TRADITIONAL GHOSTS AND HAUNTINGS
- Places that are haunted are usually believed to be associated with some occurrence or emotion in the ghost’s past; they are often a former home or the place where he or she died.
- Aside from actual ghostly apparitions, traditional signs of haunting range from strange noises, lights, odors or breezes to the displacement of objects, bells that ring spontaneously or musical instruments.
- While ghost stories are often explicitly meant to be scary, they have been written to serve all sorts of purposes, from comedy to morality tales.
- Ghosts often appear in the narrative as sentinels or prophets of things to come.
- Belief in ghosts is found in all cultures around the world, and thus ghost stories may be passed down orally or in written form
- The “ghost” may appear of its own accord or be summoned by magic.

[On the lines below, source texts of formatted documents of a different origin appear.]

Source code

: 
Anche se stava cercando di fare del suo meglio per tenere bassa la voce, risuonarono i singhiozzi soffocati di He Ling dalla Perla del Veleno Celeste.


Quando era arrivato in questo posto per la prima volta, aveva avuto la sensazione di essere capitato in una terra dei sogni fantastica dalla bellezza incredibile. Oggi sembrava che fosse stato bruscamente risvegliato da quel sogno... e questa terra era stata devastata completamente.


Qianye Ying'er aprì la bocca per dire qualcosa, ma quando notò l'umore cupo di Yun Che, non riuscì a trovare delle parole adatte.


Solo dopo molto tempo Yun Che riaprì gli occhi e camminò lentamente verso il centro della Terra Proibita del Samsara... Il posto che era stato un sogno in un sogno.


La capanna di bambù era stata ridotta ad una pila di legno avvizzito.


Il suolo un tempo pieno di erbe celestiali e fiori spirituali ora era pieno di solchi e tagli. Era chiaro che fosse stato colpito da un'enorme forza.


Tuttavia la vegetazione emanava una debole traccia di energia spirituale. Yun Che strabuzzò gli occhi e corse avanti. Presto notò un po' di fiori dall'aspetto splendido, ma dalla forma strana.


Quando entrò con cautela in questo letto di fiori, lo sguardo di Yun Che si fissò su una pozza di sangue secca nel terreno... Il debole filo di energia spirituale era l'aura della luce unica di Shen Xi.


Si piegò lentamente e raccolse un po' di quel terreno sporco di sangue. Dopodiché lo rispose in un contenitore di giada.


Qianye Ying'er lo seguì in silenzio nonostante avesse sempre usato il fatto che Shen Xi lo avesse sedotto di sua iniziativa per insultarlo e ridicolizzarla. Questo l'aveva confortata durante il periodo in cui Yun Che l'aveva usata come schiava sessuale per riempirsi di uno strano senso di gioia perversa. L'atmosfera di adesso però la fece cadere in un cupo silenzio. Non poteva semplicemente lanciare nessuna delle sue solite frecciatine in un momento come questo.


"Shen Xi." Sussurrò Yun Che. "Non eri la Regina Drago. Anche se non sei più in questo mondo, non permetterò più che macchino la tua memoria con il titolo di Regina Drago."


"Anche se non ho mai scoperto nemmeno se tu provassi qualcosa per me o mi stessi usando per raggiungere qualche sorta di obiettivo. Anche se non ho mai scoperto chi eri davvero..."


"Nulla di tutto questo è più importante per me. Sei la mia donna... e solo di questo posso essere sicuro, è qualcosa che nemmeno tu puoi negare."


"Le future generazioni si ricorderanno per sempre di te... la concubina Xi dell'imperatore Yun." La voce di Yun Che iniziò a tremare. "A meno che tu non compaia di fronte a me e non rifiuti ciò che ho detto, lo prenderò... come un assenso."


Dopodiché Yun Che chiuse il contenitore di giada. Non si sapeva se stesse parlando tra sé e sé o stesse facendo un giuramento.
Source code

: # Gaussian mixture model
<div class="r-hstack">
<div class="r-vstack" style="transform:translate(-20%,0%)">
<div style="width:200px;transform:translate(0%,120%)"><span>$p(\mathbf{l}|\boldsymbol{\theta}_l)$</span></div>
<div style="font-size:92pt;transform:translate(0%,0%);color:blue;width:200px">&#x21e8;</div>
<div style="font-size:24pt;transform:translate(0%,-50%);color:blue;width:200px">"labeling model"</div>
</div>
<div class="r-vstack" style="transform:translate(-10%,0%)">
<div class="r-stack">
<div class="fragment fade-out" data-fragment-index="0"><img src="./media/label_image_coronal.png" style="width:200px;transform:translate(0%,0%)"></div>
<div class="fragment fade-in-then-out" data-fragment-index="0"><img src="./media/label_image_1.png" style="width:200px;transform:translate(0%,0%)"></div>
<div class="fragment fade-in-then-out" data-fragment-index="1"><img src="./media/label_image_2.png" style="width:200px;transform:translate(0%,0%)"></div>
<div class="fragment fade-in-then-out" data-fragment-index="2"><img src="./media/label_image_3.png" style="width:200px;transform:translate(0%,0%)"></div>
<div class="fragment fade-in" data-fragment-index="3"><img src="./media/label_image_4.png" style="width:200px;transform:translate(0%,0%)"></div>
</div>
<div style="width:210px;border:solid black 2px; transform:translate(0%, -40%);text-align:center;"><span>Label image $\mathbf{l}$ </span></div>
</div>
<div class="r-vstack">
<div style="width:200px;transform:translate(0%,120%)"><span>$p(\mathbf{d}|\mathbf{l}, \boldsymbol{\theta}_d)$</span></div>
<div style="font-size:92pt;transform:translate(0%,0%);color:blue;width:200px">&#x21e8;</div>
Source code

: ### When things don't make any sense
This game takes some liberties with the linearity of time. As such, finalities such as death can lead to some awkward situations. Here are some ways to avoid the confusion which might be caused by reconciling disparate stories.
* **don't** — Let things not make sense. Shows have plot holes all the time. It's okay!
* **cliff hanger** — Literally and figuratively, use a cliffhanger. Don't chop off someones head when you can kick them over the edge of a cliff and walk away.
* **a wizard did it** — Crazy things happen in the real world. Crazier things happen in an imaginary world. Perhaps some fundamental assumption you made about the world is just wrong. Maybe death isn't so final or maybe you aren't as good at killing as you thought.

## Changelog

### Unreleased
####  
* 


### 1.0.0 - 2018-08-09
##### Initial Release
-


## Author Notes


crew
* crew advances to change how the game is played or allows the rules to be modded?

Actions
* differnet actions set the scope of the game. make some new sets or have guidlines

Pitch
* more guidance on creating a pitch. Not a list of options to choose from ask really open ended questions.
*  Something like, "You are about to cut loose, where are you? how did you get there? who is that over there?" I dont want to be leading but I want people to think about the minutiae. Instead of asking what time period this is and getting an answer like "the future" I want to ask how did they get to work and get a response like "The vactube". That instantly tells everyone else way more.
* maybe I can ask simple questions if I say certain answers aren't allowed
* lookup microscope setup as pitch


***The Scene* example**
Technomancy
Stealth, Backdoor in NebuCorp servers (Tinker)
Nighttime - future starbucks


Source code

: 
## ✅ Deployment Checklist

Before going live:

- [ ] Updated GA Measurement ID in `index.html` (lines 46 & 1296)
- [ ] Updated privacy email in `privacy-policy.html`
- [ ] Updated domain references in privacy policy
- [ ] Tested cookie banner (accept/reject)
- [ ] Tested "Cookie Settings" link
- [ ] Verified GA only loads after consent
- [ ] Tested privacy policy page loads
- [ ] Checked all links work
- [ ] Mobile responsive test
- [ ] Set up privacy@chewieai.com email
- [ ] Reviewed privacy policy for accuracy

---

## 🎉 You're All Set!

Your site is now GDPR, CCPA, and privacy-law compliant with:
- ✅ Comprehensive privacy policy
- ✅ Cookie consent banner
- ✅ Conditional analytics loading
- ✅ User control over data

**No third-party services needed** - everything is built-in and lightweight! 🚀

- Linked to the ghost is the idea of “hauntings” – where a supernatural entity is tied to a place, object or person.
- A widespread belief concerning ghosts is that they are composed of a misty, airy, or subtle material.
- Anthropologists link this idea to early beliefs that ghosts were the person within the person (the person’s spirit), most noticeable in ancient cultures as a person’s breath.
- Ghosts in the classical world often appeared in the form of vapor or smoke, but at other times they were described as being substantial, appearing as they had been at the time of death, complete with the wounds that killed them.
Some places speak distinctly. Certain dark gardens cry aloud for a murder; certain old houses demand to be haunted; certain coasts are set apart for shipwreck.
— Robert Louis Stevenson
Ghosts seem harder to please than we are; it is as though they haunted for haunting’s sake – much as we relive, brood, and smoulder over our pasts.